How to calculate the Databricks file system (DBFS) S3 API call cost

Learn how to calculate the Databricks file system (DBFS) S3 API call cost.

Written by Adam Pavlacka

Last published at: March 8th, 2022

The cost of a DBFS S3 bucket is primarily driven by the number of API calls, and secondarily by the cost of storage. You can use the AWS CloudTrail logs to create a table, count the number of API calls, and thereby calculate the exact cost of the API requests.

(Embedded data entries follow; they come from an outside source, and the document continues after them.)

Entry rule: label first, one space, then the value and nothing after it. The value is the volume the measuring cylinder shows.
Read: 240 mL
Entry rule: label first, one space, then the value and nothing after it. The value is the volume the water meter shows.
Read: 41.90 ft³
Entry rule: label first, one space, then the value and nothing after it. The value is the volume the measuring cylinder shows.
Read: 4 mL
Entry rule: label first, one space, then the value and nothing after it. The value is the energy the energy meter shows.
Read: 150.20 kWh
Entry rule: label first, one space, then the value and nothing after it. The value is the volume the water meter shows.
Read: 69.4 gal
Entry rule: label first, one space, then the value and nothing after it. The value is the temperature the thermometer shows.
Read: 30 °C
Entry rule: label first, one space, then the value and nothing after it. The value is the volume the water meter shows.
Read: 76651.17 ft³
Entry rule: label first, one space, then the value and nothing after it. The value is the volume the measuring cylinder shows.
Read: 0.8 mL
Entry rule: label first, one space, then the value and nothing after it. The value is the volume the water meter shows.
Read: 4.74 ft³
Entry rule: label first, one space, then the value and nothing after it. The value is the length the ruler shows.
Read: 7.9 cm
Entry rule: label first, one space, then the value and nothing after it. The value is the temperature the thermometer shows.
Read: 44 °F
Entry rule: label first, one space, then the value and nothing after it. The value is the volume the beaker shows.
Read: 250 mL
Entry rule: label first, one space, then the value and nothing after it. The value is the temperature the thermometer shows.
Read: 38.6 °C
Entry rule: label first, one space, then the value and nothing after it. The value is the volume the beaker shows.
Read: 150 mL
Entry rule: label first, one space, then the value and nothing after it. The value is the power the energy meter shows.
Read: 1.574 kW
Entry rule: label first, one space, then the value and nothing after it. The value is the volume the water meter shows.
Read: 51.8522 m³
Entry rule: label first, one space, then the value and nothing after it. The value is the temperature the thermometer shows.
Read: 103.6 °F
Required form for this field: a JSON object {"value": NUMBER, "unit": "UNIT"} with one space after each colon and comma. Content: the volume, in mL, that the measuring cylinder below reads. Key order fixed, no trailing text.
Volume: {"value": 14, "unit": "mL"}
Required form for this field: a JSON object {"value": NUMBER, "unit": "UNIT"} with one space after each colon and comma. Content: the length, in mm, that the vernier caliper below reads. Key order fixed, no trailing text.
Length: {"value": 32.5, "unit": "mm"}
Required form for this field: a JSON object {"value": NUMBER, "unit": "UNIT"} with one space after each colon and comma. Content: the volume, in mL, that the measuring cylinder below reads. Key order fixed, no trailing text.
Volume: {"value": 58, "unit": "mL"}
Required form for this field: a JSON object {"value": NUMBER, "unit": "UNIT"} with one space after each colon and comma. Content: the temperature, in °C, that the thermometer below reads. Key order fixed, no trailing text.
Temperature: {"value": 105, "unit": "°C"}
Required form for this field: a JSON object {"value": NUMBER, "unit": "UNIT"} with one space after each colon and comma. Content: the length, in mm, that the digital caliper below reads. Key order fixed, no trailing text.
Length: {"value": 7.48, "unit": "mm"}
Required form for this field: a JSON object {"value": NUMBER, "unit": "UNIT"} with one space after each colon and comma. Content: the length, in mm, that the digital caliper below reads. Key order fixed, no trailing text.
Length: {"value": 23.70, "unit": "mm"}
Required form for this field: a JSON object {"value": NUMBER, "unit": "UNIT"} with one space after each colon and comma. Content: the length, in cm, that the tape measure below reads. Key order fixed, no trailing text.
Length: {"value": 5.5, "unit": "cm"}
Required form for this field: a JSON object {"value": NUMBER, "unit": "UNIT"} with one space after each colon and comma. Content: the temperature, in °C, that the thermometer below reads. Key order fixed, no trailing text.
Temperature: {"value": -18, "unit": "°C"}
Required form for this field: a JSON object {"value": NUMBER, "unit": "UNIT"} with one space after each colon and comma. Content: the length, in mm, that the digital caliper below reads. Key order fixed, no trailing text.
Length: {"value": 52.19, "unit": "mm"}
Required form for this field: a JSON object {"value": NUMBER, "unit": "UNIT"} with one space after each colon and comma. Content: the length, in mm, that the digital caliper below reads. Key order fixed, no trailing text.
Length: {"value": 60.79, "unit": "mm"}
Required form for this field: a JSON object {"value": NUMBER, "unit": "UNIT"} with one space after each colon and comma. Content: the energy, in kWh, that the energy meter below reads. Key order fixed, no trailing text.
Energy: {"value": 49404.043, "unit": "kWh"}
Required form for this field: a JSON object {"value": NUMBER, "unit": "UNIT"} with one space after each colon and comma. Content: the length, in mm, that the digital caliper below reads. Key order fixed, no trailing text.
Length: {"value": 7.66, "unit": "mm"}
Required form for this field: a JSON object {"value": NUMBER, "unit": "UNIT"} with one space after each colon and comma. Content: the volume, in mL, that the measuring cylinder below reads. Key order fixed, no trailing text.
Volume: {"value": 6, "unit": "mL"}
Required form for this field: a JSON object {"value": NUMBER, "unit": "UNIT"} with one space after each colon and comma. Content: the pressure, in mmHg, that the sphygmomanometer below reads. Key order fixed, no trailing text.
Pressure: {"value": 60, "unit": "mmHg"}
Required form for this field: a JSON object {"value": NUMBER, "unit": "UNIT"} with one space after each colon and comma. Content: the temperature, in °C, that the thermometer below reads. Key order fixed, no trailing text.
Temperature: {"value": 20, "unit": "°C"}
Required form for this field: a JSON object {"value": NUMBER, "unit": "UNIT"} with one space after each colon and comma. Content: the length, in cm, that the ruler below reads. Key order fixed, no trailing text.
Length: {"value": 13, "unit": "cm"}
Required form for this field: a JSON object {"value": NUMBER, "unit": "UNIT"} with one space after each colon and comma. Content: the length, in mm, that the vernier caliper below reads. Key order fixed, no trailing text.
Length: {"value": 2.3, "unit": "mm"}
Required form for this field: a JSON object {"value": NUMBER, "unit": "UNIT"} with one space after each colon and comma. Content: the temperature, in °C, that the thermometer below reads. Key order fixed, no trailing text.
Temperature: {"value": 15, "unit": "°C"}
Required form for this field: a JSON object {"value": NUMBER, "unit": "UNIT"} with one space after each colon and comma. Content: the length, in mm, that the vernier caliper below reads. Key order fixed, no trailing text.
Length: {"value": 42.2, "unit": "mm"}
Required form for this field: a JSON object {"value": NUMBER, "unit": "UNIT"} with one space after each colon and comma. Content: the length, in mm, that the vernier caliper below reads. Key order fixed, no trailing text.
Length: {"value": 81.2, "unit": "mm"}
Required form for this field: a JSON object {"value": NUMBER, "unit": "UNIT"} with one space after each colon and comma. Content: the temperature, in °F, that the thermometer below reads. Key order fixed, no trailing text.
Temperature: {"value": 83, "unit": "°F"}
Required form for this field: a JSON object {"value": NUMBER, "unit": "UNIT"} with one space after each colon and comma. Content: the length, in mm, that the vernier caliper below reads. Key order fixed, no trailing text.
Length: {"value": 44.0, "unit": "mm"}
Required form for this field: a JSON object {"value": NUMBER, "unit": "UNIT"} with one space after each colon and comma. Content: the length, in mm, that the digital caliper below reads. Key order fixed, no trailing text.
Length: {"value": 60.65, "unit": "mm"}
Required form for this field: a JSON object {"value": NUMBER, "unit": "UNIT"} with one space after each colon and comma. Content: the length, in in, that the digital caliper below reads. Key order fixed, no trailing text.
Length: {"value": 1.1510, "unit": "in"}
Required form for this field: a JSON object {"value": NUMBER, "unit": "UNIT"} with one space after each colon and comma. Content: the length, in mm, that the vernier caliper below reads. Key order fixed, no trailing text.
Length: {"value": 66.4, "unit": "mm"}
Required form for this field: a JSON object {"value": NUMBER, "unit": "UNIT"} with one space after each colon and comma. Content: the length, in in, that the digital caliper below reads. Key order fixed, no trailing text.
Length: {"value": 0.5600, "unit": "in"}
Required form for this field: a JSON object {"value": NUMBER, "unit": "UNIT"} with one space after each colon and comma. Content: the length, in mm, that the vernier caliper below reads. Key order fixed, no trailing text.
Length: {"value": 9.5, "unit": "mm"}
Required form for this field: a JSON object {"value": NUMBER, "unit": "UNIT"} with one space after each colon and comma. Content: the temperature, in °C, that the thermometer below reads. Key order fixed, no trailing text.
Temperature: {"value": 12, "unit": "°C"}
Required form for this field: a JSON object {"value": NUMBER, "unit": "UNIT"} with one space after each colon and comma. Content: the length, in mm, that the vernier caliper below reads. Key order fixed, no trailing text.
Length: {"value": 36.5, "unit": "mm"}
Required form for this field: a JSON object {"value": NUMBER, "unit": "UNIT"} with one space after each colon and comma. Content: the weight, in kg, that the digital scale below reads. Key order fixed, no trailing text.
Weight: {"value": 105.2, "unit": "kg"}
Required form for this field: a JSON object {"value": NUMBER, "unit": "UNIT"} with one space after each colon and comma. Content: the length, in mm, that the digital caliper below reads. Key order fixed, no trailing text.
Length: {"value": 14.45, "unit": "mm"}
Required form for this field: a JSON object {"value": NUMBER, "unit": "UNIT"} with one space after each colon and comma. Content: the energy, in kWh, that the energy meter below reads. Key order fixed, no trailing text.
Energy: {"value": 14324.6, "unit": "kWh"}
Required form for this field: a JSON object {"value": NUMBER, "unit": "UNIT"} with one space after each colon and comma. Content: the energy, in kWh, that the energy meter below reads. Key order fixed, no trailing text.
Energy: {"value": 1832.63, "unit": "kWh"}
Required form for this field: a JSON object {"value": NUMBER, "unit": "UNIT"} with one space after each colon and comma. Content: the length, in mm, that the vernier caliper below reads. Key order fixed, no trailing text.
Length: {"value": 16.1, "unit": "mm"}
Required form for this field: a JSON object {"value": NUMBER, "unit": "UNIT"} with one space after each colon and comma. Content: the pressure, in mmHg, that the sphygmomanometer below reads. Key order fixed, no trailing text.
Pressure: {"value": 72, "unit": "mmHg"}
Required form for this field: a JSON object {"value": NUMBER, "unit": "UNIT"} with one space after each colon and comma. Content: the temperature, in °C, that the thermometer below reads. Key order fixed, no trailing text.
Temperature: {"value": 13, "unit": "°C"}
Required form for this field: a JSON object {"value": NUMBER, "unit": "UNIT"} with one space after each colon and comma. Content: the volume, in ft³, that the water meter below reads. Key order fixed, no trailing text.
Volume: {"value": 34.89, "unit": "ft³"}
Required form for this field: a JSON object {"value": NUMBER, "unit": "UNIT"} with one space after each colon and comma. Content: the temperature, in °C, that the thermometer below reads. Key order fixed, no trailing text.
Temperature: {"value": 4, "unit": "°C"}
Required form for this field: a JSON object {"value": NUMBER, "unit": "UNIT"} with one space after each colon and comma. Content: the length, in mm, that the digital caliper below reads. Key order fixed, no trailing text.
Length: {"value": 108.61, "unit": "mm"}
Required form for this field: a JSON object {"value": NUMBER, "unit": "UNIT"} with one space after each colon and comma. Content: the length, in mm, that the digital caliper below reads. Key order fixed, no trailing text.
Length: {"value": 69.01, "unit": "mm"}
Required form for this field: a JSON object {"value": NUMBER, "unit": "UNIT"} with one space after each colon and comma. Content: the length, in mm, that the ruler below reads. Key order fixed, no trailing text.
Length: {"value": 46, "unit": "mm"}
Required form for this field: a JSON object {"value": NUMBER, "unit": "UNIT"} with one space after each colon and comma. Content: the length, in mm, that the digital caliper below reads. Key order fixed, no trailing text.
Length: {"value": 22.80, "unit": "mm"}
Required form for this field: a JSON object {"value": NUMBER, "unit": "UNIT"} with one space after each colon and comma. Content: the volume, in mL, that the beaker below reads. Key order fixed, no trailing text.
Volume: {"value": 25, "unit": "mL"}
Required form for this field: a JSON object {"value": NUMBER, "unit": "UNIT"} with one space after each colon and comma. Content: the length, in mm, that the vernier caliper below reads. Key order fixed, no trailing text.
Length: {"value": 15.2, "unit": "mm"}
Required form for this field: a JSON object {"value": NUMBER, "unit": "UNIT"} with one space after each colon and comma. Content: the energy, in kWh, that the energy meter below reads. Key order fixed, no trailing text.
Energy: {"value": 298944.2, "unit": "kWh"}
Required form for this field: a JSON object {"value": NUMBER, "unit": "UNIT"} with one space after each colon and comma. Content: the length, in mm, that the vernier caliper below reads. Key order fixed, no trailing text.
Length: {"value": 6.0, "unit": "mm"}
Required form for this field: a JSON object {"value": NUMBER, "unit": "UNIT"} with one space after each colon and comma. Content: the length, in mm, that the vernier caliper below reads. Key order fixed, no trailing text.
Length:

  1. Obtain the following information. You may need to contact your AWS Administrator to get it.
    • API call cost for calls involving List, Put, Copy, or Post (the example script uses the price per thousand calls: 0.005/1000)
    • API call cost for calls involving Head, Get, or Select (below, 0.0004/1000)
    • Account ID for the Databricks control plane account (below, 414351767826)
  2. Copy the CloudTrail logs to an S3 bucket and use the following Apache Spark code to read the logs and create a table:
    %python
    
    spark.read.json("s3://dbc-root-cloudwatch/*/*/*/*/*/*/*").createOrReplaceTempView("f_cloudwatch")	
  3. Substitute the accountIDand the API call costs into the following query. This query takes the CloudTrail results collected during a specific time interval, counts the number of API calls being made from the Databricks control plane account, and calculates the cost.
    %sql
    
    select
    Records.userIdentity.accountId,
    Records.eventName,
    count(*) as api_calls,
    (case when Records.eventName like 'List%' or Records.eventName like 'Put%' or Records.eventName like 'Copy%' or Records.eventName like 'Post%' then 0.005/1000
     when Records.eventName like 'Head%' or Records.eventName like 'Get%' or Records.eventName like 'Select%' then 0.0004/1000
     else 0 end) * count(*) as api_cost
    from
    (select explode(Records) as Records
    from f_cloudwatch
    where Records is not null)
    -- where Records.userIdentity.accountId = '414351767826'
    group by 1,2
    order by 4 desc
    limit 10;
  4. Run the query to generate a table. The resulting table shows the number of API calls and the cost of those calls.

Additional API costs are often due to checkpointing directories for streaming jobs. Databricks recommends deleting old checkpointing directories if they are no longer referenced.